| OBJECTIVE |
Pull out every line of the records below that contains the word "رگلس", copying each one in full.
** Begin DATA IN THIS EXERCISE **
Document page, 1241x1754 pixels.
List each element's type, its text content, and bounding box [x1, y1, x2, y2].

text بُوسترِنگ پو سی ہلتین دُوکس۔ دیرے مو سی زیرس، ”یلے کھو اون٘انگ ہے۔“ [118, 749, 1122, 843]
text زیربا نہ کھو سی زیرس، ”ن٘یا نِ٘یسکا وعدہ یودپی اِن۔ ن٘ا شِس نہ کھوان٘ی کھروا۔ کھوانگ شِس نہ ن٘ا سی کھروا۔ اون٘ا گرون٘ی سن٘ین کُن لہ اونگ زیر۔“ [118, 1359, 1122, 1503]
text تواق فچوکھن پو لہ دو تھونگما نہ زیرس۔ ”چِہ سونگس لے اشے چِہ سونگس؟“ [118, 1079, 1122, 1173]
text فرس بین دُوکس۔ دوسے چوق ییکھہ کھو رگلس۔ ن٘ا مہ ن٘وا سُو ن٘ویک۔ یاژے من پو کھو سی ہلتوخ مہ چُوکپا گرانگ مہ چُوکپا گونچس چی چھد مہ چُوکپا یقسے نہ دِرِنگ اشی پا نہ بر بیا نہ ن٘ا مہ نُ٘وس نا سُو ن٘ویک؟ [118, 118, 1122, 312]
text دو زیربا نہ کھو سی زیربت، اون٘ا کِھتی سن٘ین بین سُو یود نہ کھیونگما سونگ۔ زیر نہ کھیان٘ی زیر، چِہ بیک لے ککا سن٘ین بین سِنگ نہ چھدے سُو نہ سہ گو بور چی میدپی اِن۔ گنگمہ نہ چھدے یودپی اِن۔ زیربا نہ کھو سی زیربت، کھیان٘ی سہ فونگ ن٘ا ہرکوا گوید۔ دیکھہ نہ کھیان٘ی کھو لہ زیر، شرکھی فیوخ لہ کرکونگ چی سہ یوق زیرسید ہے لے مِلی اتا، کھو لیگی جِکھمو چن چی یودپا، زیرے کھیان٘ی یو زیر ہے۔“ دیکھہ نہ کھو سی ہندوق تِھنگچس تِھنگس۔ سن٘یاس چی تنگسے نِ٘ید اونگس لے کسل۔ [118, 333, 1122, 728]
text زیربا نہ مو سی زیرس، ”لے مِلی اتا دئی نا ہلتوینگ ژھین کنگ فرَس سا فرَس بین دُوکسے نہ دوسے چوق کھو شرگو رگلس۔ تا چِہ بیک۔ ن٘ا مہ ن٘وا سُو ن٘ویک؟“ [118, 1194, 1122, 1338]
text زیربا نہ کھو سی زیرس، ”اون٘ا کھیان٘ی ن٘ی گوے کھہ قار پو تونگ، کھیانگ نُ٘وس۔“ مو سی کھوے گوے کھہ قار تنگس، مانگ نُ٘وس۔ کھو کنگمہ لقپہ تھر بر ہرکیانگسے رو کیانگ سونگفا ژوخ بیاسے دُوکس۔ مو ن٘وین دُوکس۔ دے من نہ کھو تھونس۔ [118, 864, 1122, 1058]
** End DATA IN THIS EXERCISE **
| SOLUTION TO THIS EXERCISE |
text فرس بین دُوکس۔ دوسے چوق ییکھہ کھو رگلس۔ ن٘ا مہ ن٘وا سُو ن٘ویک۔ یاژے من پو کھو سی ہلتوخ مہ چُوکپا گرانگ مہ چُوکپا گونچس چی چھد مہ چُوکپا یقسے نہ دِرِنگ اشی پا نہ بر بیا نہ ن٘ا مہ نُ٘وس نا سُو ن٘ویک؟ [118, 118, 1122, 312]
text زیربا نہ مو سی زیرس، ”لے مِلی اتا دئی نا ہلتوینگ ژھین کنگ فرَس سا فرَس بین دُوکسے نہ دوسے چوق کھو شرگو رگلس۔ تا چِہ بیک۔ ن٘ا مہ ن٘وا سُو ن٘ویک؟“ [118, 1194, 1122, 1338]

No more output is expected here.